Write out every line of the records below and adjust each keypoint triple by adding -36 to its x coordinate, y coordinate and depth value. Keep the box coordinates and all other text as they are, and omit the pictures.

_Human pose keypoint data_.
------------

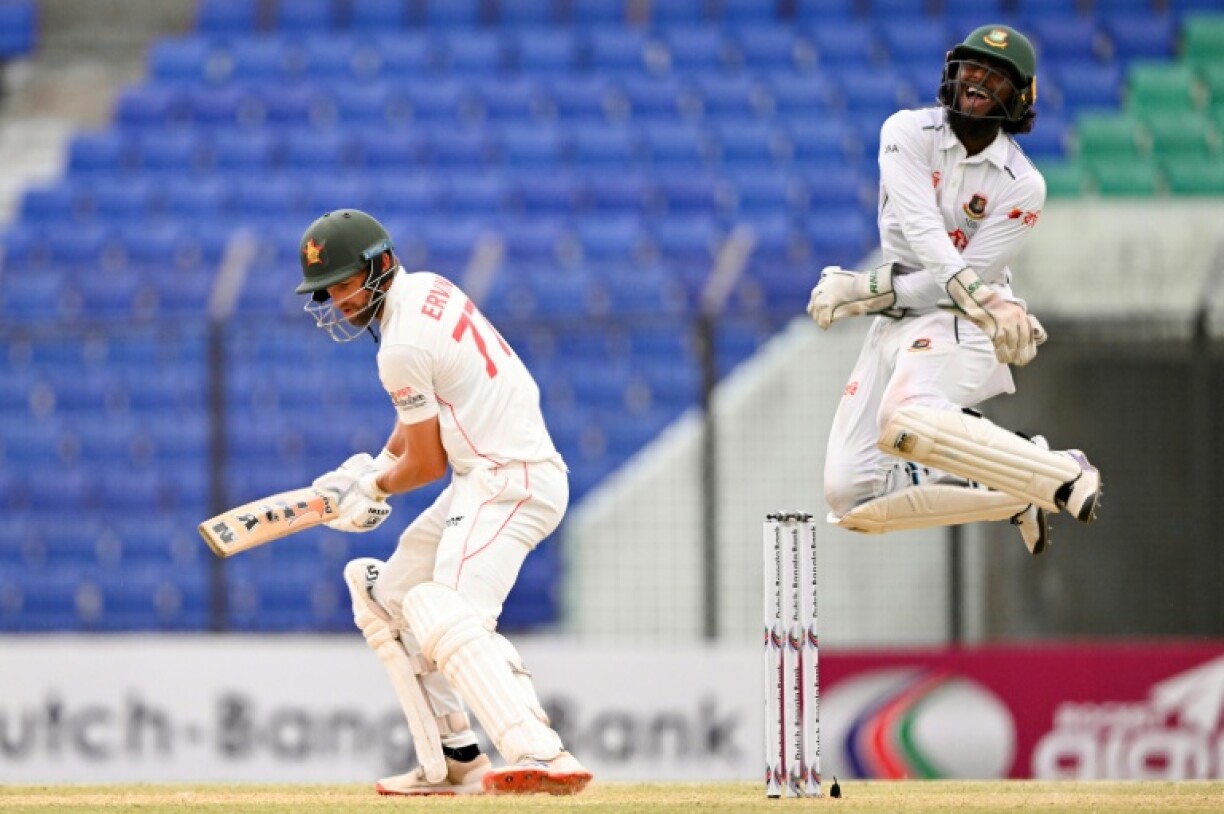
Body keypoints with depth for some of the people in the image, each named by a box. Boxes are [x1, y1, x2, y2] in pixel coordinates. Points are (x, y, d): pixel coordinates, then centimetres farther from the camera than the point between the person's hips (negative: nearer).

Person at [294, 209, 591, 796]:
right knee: (386, 599, 18)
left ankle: (543, 756, -47)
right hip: (485, 480, 11)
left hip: (509, 482, -11)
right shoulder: (427, 288, 13)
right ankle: (453, 763, 15)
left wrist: (373, 487, 9)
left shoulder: (403, 348, -16)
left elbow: (427, 464, -9)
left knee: (448, 619, -29)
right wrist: (374, 466, 17)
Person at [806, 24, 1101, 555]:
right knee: (851, 500, -4)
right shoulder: (908, 133, -3)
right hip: (892, 328, 5)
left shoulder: (1021, 186, -9)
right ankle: (1011, 493, 11)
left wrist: (868, 290, -20)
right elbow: (922, 231, -19)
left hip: (958, 326, -5)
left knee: (903, 424, -39)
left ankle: (1063, 478, -26)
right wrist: (979, 294, -35)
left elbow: (975, 271, -14)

------------

_Response area_.
Body keypoints with depth for some of the people in the image, each named by a box. Boxes are [x1, y1, x2, y2] in pixel coordinates. Points are (x, y, d): pixel coordinates, then centimetres farther from the camera than the point between the person's hips (negative: nearer).

Person at [294, 209, 591, 796]:
right knee: (350, 563, -18)
left ankle: (507, 720, -83)
right hip: (449, 444, -25)
left hip: (473, 446, -47)
right shoulder: (391, 252, -23)
right ankle: (417, 727, -21)
left wrist: (337, 451, -27)
left shoulder: (367, 312, -52)
left elbow: (391, 428, -45)
left knee: (412, 583, -65)
right wrist: (338, 430, -19)
Person at [806, 24, 1101, 555]:
right knee: (815, 464, -40)
right shoulder: (872, 97, -39)
right hip: (856, 292, -31)
left shoulder: (985, 150, -45)
right ankle: (975, 457, -25)
left wrist: (832, 254, -56)
right elbow: (886, 195, -55)
left hip: (922, 290, -41)
left knee: (867, 388, -75)
left ankle: (1027, 442, -62)
right wrist: (943, 258, -71)
left elbow: (939, 235, -50)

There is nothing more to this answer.